Now, in laser exposure devices of this type, various control tasks are carried out including, on the laser device side, charge voltage control as discussed above in which the target pulse energy Ps is received from the exposure device, in such a way as to achieve the received target pulse energy Ps. At this time, on the laser device side, charge voltage control is carried out by monitoring the energy of each laser pulse actually output, and comparing the target pulse energy Ps and the monitored value, as discussed above.
However, the monitored value on the laser device side is no more than the monitored value of the energy on the laser device side, and this does not necessarily coincide with the laser energy value in the stage when the exposure is actually performed. This is to say, it sometimes happens that the monitored value of the energy on the laser device side fails to coincide with the laser energy value in the stage when the exposure is actually performed for reasons such as drift of the energy monitor of the laser device, and changes in the transmittance in the exposure device caused by mode changes in the laser beam (for example, for reasons such as part of the laser beam being kicked by a slit or the like provided in the laser-incidence aperture of the exposure device caused by widening of the laser beam).
Thus, in the prior art, the monitored value differs from the laser energy value in the stage when the exposure is actually performed, and accurate exposure control cannot therefore be carried out, since the output of a monitor placed on the laser device side is used for the monitored energy value of the laser pulse.

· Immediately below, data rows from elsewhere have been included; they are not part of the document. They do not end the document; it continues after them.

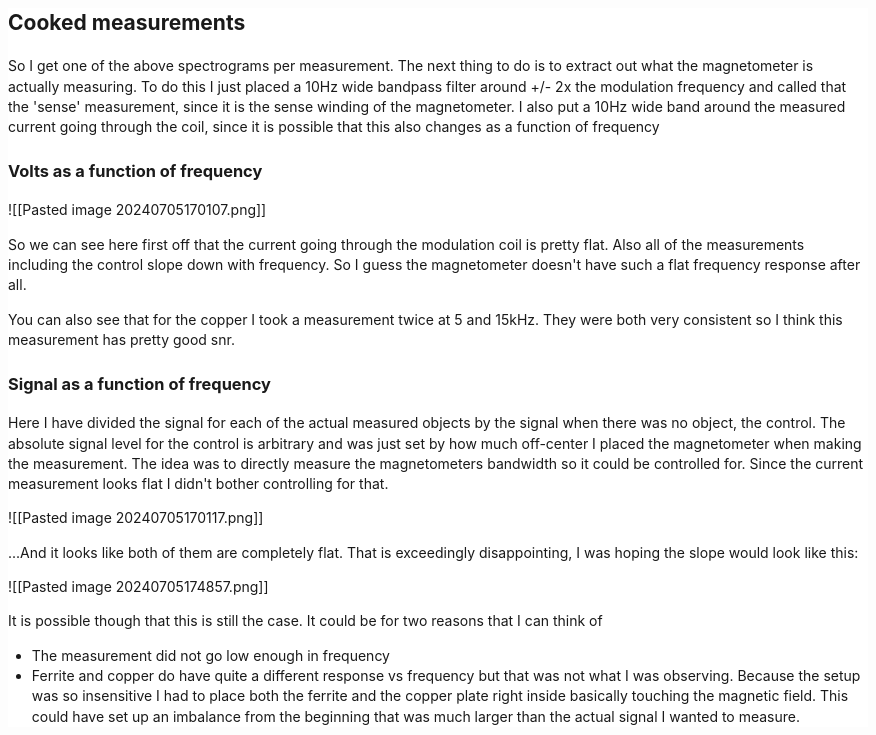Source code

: 
## Cooked measurements
So I get one of the above spectrograms per measurement. The next thing to do is to extract out what the magnetometer is actually measuring. To do this I just placed a 10Hz wide bandpass filter around +/- 2x the modulation frequency and called that the 'sense' measurement, since it is the sense winding of the magnetometer.
I also put a 10Hz wide band around the measured current going through the coil, since it is possible that this also changes as a function of frequency

### Volts as a function of frequency

![[Pasted image 20240705170107.png]]

So we can see here first off that the current going through the modulation coil is pretty flat. Also all of the measurements including the control slope down with frequency. So I guess the magnetometer doesn't have such a flat frequency response after all.

You can also see that for the copper I took a measurement twice at 5 and 15kHz. They were both very consistent so I think this measurement has pretty good snr.
### Signal as a function of frequency

Here I have divided the signal for each of the actual measured objects by the signal when there was no object, the control. The absolute signal level for the control is arbitrary and was just set by how much off-center I placed the magnetometer when making the measurement. The idea was to directly measure the magnetometers bandwidth so it could be controlled for. Since the current measurement looks flat I didn't bother controlling for that.

![[Pasted image 20240705170117.png]]

...And it looks like both of them are completely flat. That is exceedingly disappointing, I was hoping the slope would look like this:

![[Pasted image 20240705174857.png]]

It is possible though that this is still the case. It could be for two reasons that I can think of
- The measurement did not go low enough in frequency
- Ferrite and copper do have quite a different response vs frequency but that was not what I was observing. Because the setup was so insensitive I had to place both the ferrite and the copper plate right inside basically touching the magnetic field. This could have set up an imbalance from the beginning that was much larger than the actual signal I wanted to measure.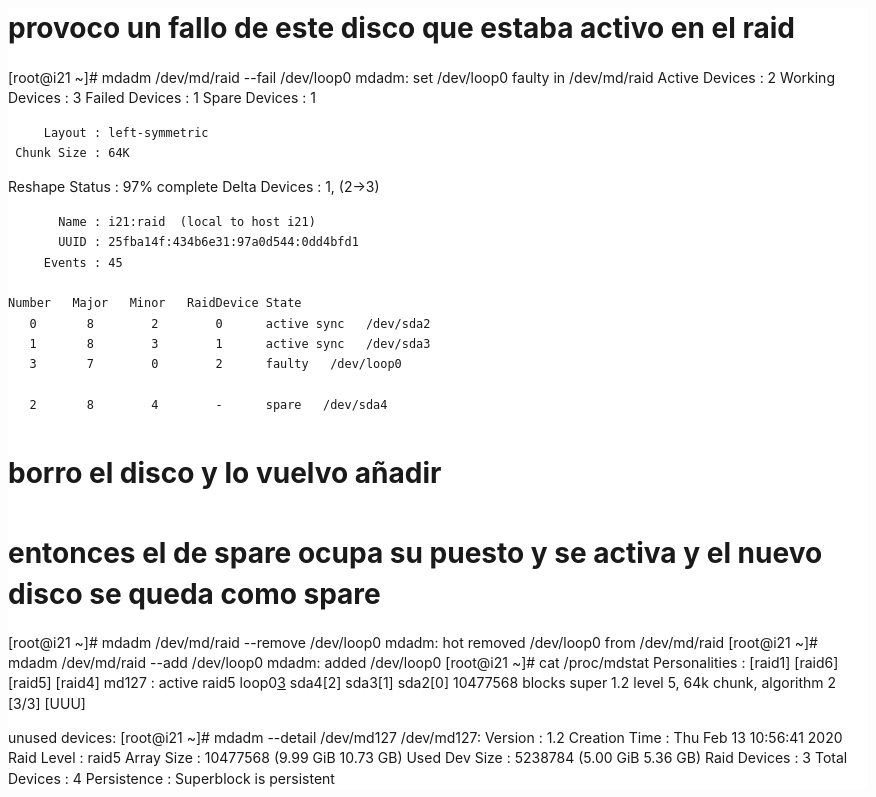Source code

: # provoco un fallo de este disco que estaba activo en el raid
[root@i21 ~]# mdadm /dev/md/raid --fail /dev/loop0
mdadm: set /dev/loop0 faulty in /dev/md/raid
 Active Devices : 2
Working Devices : 3
 Failed Devices : 1
  Spare Devices : 1

         Layout : left-symmetric
     Chunk Size : 64K

 Reshape Status : 97% complete
  Delta Devices : 1, (2->3)

           Name : i21:raid  (local to host i21)
           UUID : 25fba14f:434b6e31:97a0d544:0dd4bfd1
         Events : 45

    Number   Major   Minor   RaidDevice State
       0       8        2        0      active sync   /dev/sda2
       1       8        3        1      active sync   /dev/sda3
       3       7        0        2      faulty   /dev/loop0

       2       8        4        -      spare   /dev/sda4

# borro el disco y lo vuelvo añadir
# entonces el de spare ocupa su puesto y se activa y el nuevo disco se queda como spare
[root@i21 ~]# mdadm /dev/md/raid --remove /dev/loop0
mdadm: hot removed /dev/loop0 from /dev/md/raid
[root@i21 ~]# mdadm /dev/md/raid --add /dev/loop0
mdadm: added /dev/loop0
[root@i21 ~]# cat /proc/mdstat
Personalities : [raid1] [raid6] [raid5] [raid4]
md127 : active raid5 loop0[3](S) sda4[2] sda3[1] sda2[0]
      10477568 blocks super 1.2 level 5, 64k chunk, algorithm 2 [3/3] [UUU]
      
unused devices: <none>
[root@i21 ~]# mdadm --detail /dev/md127
/dev/md127:
        Version : 1.2
  Creation Time : Thu Feb 13 10:56:41 2020
     Raid Level : raid5
     Array Size : 10477568 (9.99 GiB 10.73 GB)
  Used Dev Size : 5238784 (5.00 GiB 5.36 GB)
   Raid Devices : 3
  Total Devices : 4
    Persistence : Superblock is persistent
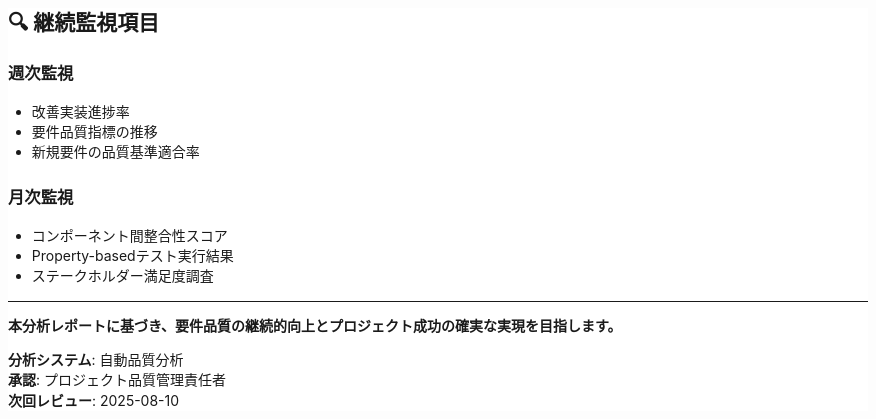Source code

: ## 🔍 継続監視項目

### 週次監視
- 改善実装進捗率
- 要件品質指標の推移
- 新規要件の品質基準適合率

### 月次監視  
- コンポーネント間整合性スコア
- Property-basedテスト実行結果
- ステークホルダー満足度調査

---

**本分析レポートに基づき、要件品質の継続的向上とプロジェクト成功の確実な実現を目指します。**

**分析システム**: 自動品質分析  
**承認**: プロジェクト品質管理責任者  
**次回レビュー**: 2025-08-10  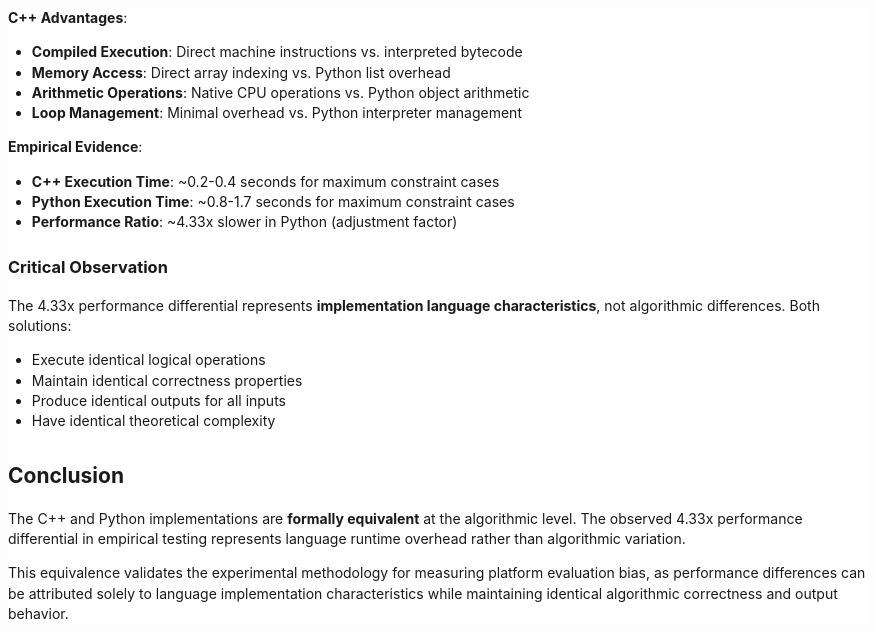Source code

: **C++ Advantages**:
- **Compiled Execution**: Direct machine instructions vs. interpreted bytecode
- **Memory Access**: Direct array indexing vs. Python list overhead
- **Arithmetic Operations**: Native CPU operations vs. Python object arithmetic
- **Loop Management**: Minimal overhead vs. Python interpreter management

**Empirical Evidence**:
- **C++ Execution Time**: ~0.2-0.4 seconds for maximum constraint cases
- **Python Execution Time**: ~0.8-1.7 seconds for maximum constraint cases  
- **Performance Ratio**: ~4.33x slower in Python (adjustment factor)

### Critical Observation
The 4.33x performance differential represents **implementation language characteristics**, not algorithmic differences. Both solutions:
- Execute identical logical operations
- Maintain identical correctness properties
- Produce identical outputs for all inputs
- Have identical theoretical complexity

## Conclusion

The C++ and Python implementations are **formally equivalent** at the algorithmic level. The observed 4.33x performance differential in empirical testing represents language runtime overhead rather than algorithmic variation.

This equivalence validates the experimental methodology for measuring platform evaluation bias, as performance differences can be attributed solely to language implementation characteristics while maintaining identical algorithmic correctness and output behavior.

This invention has taken this situation into account and aims to provide a laser processing device which provides for stability in the laser device without requiring charge control during laser oscillation stopping operation, and which is able to perform high-precision laser output constancy control, and is able to improve the responsiveness and control speed of various other control tasks.
This invention further aims to provide a laser processing device which is able to perform accurate exposure control by correcting for variations in the transmittance of the laser output, and variations in the laser output monitor.